* _Source extract_
--- START ---

Our previous studies reported that topical treatment of rhEGF relieved S. aureus-induced inflammation and AD-like skin lesions in Nc/Nga mice, and rhEGF treatment attenuated P. acnes-induced inflammatory responses, at least in part, through the modulation of TLR2 signaling in human epidermal keratinocytes [17, 19]. In this study, proinflammatory cytokines, including IL-1α, IL-8, and TNF-α expression, were increased by EGFRIs, and those were down-regulated by rhEGF (Fig. 4). EGFR signaling in keratinocytes affects the expression of chemokines induced by TNF-α through the ERK1/2 signaling pathway. Activated ERK1/2 has been shown to decrease chemokine mRNA stability and decrease chemokine mRNA expression, suggesting that EGFR-dependent ERK1/2 activity in keratinocytes also participates in homeostatic mechanisms that regulate dermatitis response [27].

--- END ---

* _Study material_
--- START ---

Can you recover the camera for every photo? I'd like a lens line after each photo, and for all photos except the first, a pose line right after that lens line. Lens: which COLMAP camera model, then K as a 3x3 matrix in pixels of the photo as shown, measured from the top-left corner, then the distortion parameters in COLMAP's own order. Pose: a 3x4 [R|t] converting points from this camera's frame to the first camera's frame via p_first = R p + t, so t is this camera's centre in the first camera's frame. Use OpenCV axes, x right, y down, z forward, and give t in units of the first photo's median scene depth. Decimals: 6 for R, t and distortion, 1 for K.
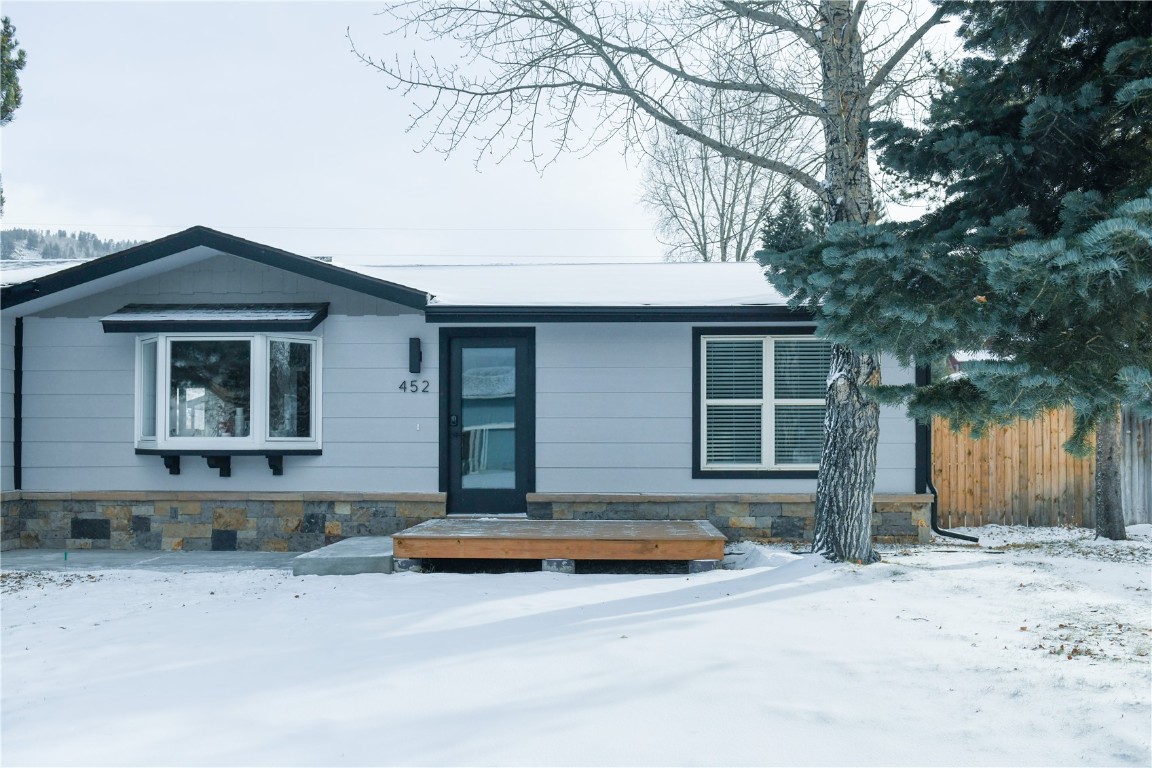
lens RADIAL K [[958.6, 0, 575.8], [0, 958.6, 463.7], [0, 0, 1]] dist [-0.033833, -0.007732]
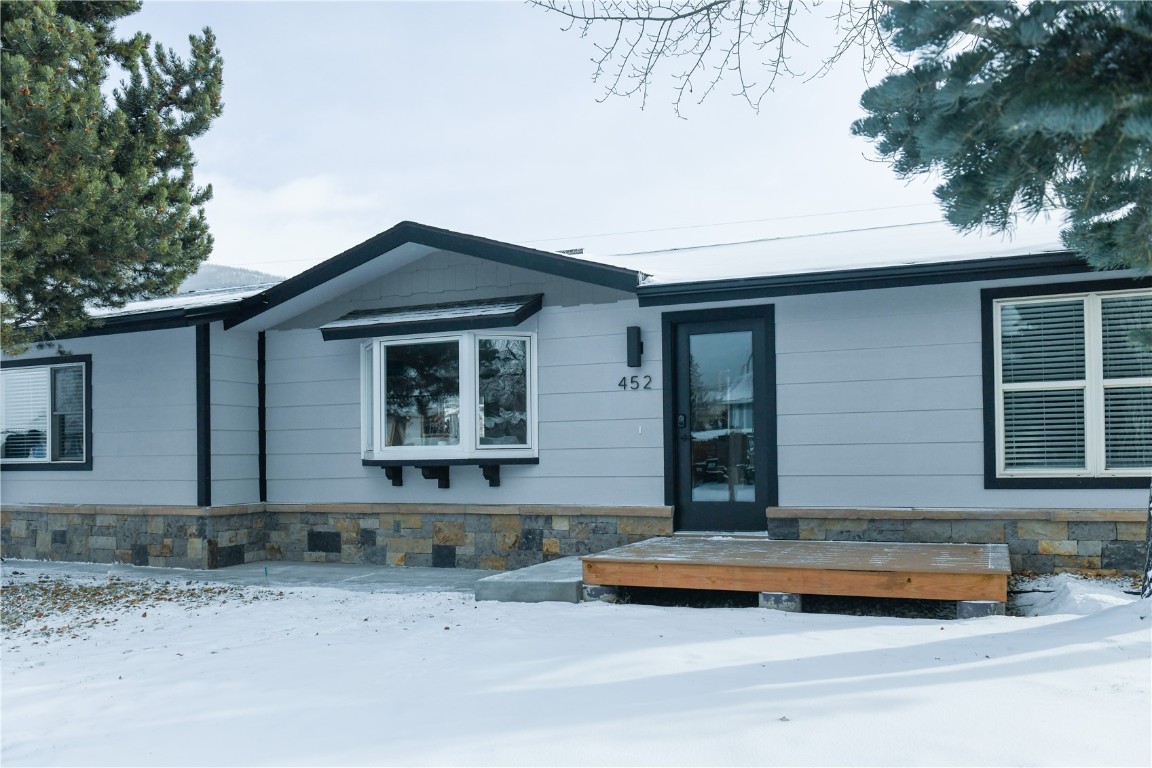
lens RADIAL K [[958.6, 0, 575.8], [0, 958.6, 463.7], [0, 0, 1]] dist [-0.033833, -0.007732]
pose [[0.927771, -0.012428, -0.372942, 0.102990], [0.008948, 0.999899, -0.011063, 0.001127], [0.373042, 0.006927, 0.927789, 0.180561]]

--- END ---
--- START ---

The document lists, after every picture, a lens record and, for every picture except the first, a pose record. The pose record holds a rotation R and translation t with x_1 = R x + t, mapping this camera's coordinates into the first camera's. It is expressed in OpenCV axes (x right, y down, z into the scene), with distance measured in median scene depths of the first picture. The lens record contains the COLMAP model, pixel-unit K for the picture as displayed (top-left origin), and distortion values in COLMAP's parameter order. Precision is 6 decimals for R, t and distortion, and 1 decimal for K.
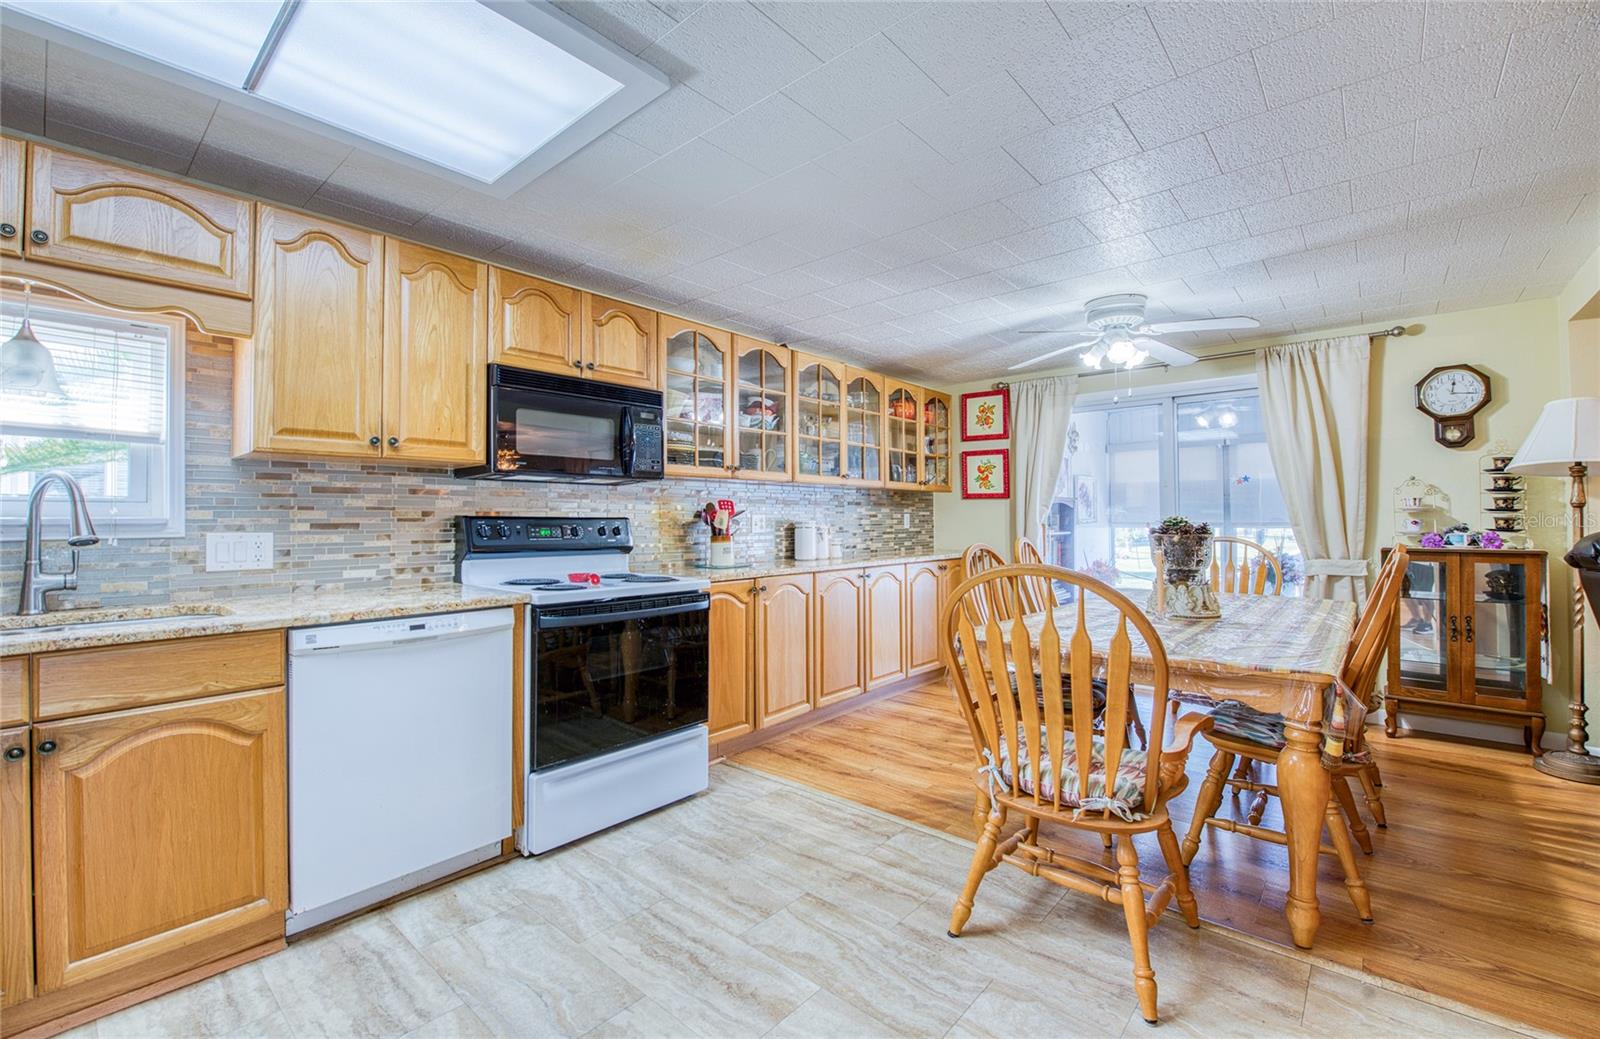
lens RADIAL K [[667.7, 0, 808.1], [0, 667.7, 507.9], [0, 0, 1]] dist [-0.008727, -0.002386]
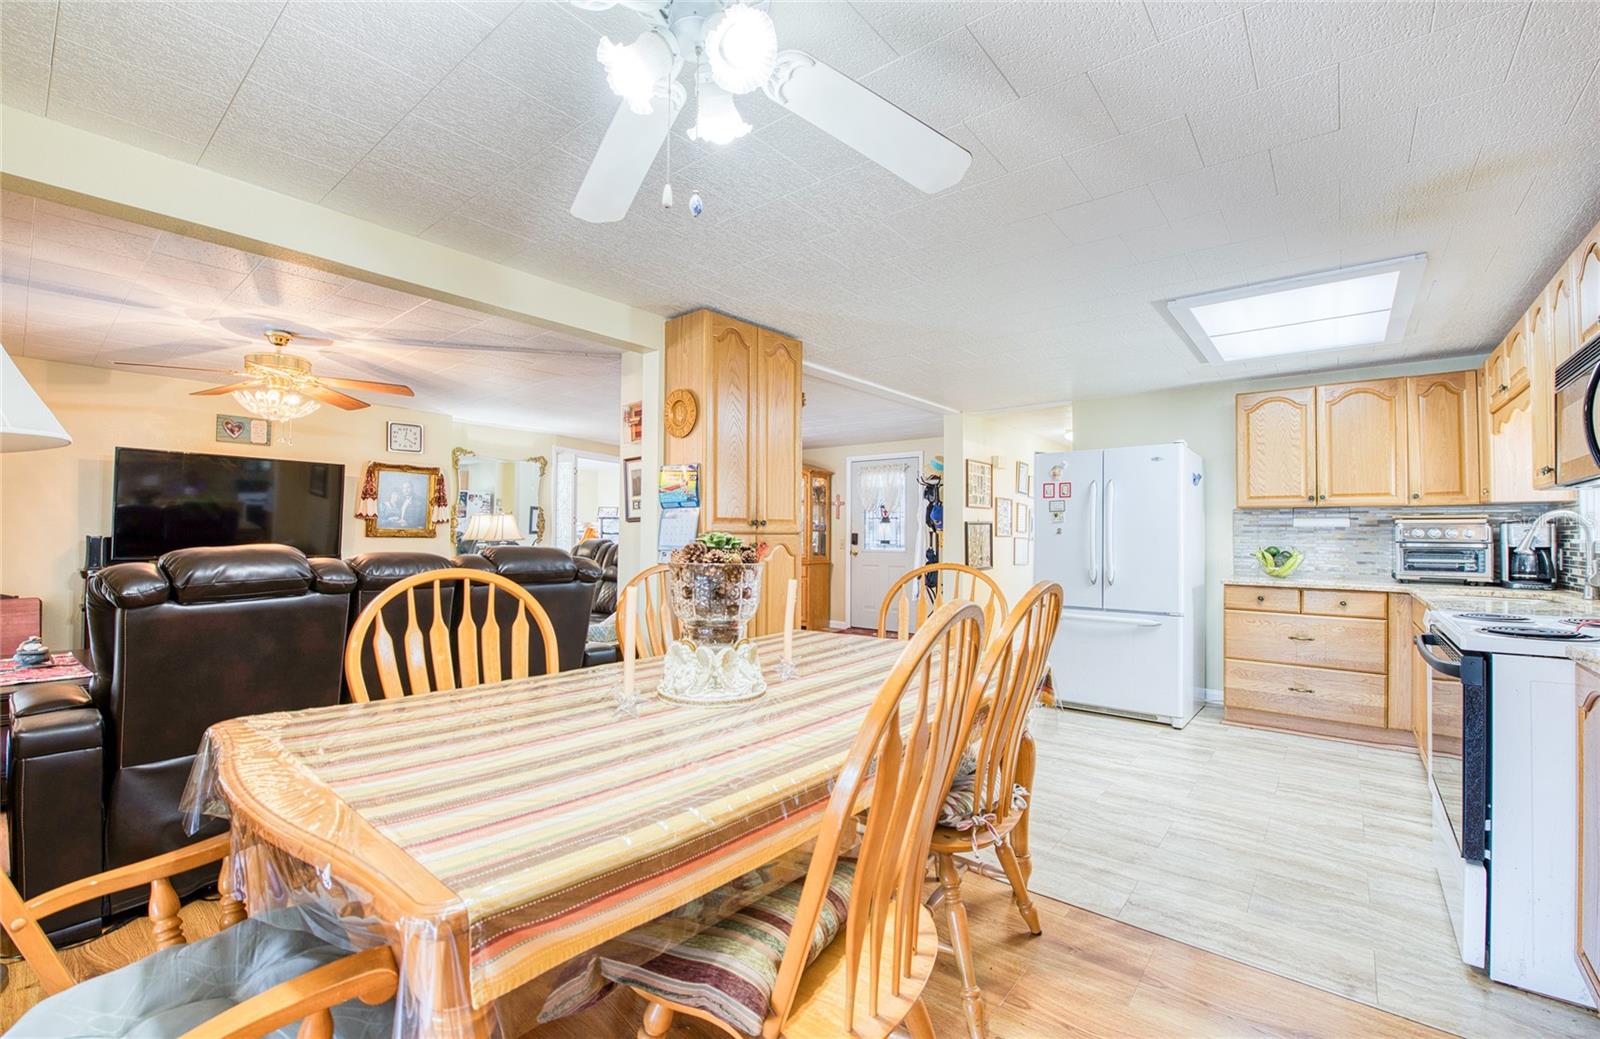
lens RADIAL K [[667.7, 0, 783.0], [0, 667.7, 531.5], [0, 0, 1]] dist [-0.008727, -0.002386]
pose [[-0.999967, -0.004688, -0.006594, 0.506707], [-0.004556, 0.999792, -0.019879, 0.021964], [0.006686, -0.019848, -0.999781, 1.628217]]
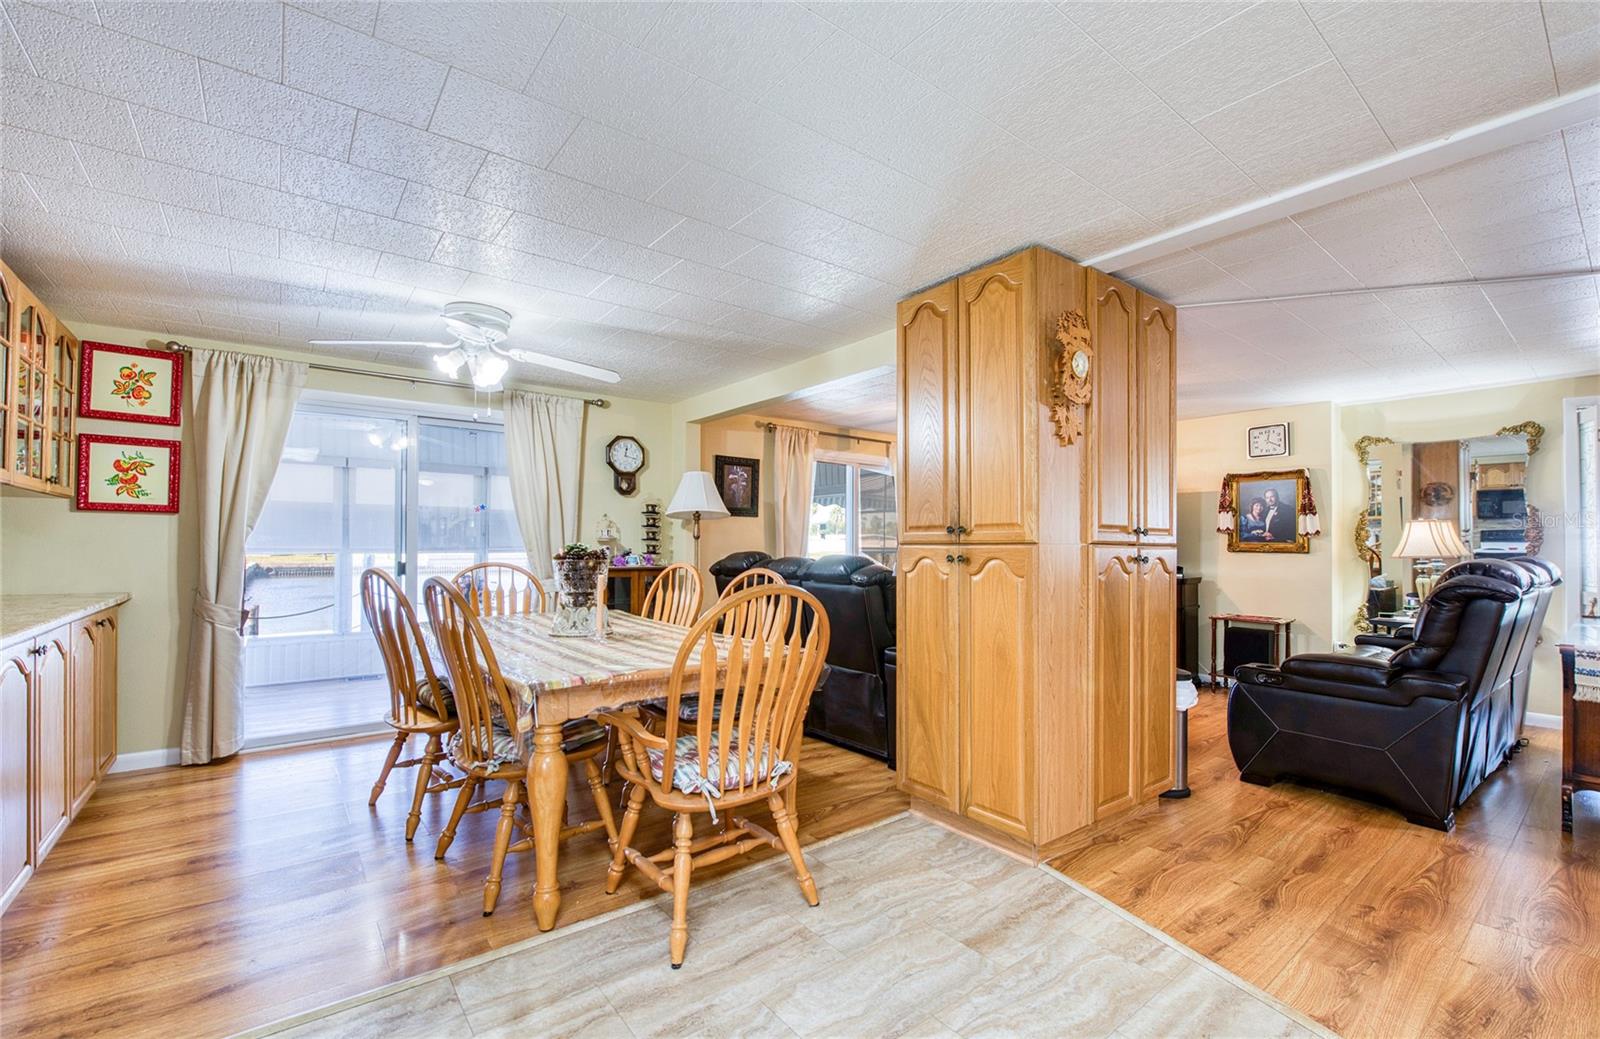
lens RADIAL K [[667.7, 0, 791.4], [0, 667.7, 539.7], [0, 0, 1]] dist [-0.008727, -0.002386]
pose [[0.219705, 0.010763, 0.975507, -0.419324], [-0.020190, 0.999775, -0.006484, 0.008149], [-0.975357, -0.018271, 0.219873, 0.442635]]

--- END ---
--- START ---

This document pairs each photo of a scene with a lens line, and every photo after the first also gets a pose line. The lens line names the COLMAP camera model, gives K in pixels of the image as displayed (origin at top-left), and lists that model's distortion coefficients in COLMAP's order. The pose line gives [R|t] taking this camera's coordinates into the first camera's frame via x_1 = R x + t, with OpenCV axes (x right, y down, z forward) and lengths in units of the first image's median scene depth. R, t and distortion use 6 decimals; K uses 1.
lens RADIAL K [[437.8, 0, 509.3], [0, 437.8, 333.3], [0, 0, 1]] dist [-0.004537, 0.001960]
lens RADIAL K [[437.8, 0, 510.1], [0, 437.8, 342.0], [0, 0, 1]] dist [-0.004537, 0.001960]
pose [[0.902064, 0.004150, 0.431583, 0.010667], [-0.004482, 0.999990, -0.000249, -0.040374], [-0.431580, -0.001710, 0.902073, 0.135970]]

--- END ---

* _Task to complete_
Reproduce word for word the part of the passage on rhEGF and skin inflammation starting with "Our previous studies" and going on through "dermatitis response [27].".

* _Response below_
Our previous studies reported that topical treatment of rhEGF relieved S. aureus-induced inflammation and AD-like skin lesions in Nc/Nga mice, and rhEGF treatment attenuated P. acnes-induced inflammatory responses, at least in part, through the modulation of TLR2 signaling in human epidermal keratinocytes [17, 19]. In this study, proinflammatory cytokines, including IL-1α, IL-8, and TNF-α expression, were increased by EGFRIs, and those were down-regulated by rhEGF (Fig. 4). EGFR signaling in keratinocytes affects the expression of chemokines induced by TNF-α through the ERK1/2 signaling pathway. Activated ERK1/2 has been shown to decrease chemokine mRNA stability and decrease chemokine mRNA expression, suggesting that EGFR-dependent ERK1/2 activity in keratinocytes also participates in homeostatic mechanisms that regulate dermatitis response [27].